TW: rape of child, physical abuse, sexual assault, rape, drug use, PTSD, self-harm
Ninth House is one of those books with a premise I loved, but wanted more of and a main character I wanted to love. Layers of wealth and privilege swirl around the shadows of Yale. During the light of the day you see it in their posh accents, their manner of dress, but at night is when the true shadow rises its head. A myriad of secret societies of magic in the hands of the young, ambitious, and privileged. Of deals, rituals, and sacrifices for profit and privilege.
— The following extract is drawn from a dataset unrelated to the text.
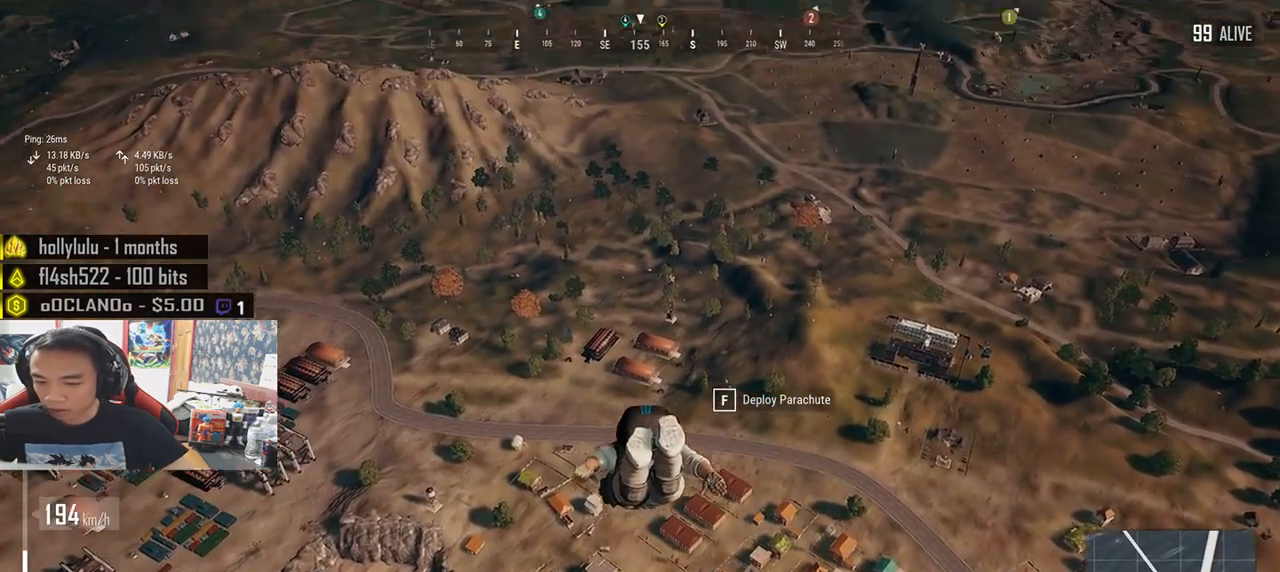
{"keys": ["w"], "mouse": [], "events": []}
The discussions of wealth and privilege throughout Ninth House were one of my favorite elements. A society that is built on wealth and nepotism, the sacrifice of the lives that go unnoticed, and where crimes and transgressions are swept under the rug. Alex is brought into this world of money from the outside. You may wonder how she will be able to cope in this world of excuses and donations that make records disappear. But Alex has fangs. There are hidden secrets to her past that linger in corners.
Characters & POVs
Told through the perspective of Darlington (in the past) and Alex (in the past and present), Bardugo allows us to get to know Alex through Darlington’s eyes. From a writing perspective, I appreciated this technique. It allows us to get to know both Alex and this secret society of Houses at the same time. The memories of the past, her discoveries, and the layers of secrets unfold simultaneously. But here’s also a place where Ninth House lost me.
On paper, Alex has everything in a character I love. She has a sense of justice in a world that ignores the crimes of the rich and elite. It’s not pretty and it is not traditional, but she recognizes that sometimes we have to take it into our own hands. That if we let the systems in place handle it, they will never see the light of day. Additionally, the more I found out about Alex’s past, the more I felt for her. The challenges she has had to move forwards from, the trauma in the corners of her mind. And the ways she has emerged on the other side.
But for some reason, I just didn’t have a good sense of Alex. She’s extremely guarded, and with good reasons. However, I felt like there wasn’t a lot of time devoted to her character introspection, to her feelings and emotions even unspoken. As a character, she unfolded extremely slowly, contrary to Darlington who quickly took my heart and whose narration, worries and emotions, were on the pages. I wanted to love Alex and while I rooted for her, felt bad for her, I also never felt like I got to know her.
What takes the cake, in terms of disappointment, has to be the world building. Ninth House is almost 500 pages and I still have so many questions about how the world works. There were elements and reveals that seemed to only appear as plot devices. And all these intriguing details about the House system and the magic in the book, felt nebulous when I was grasping for straws. Considering how much I was looking forward to this new magic system and the fantasy element, I just felt frustrated by how little I knew at the end of the book.
Don’t even get me started on some characters and plot events that seemed to be sprinkled in for pure purpose. I understand that everything in the book exists for a reason and to the story. But there were some times where I just felt it was pretty blatant to have popped up without seamless interweaving.
That being said, I will probably read the sequel. Even now, I want to know more about Alex. I want my heart to ache, to skip when I see her and relish in her triumphs. The last third of the book improved my opinion of Ninth House dramatically. I felt like the larger events and plots were in motion and it began to pick up. But when I finished, these threads of disappointment emerged.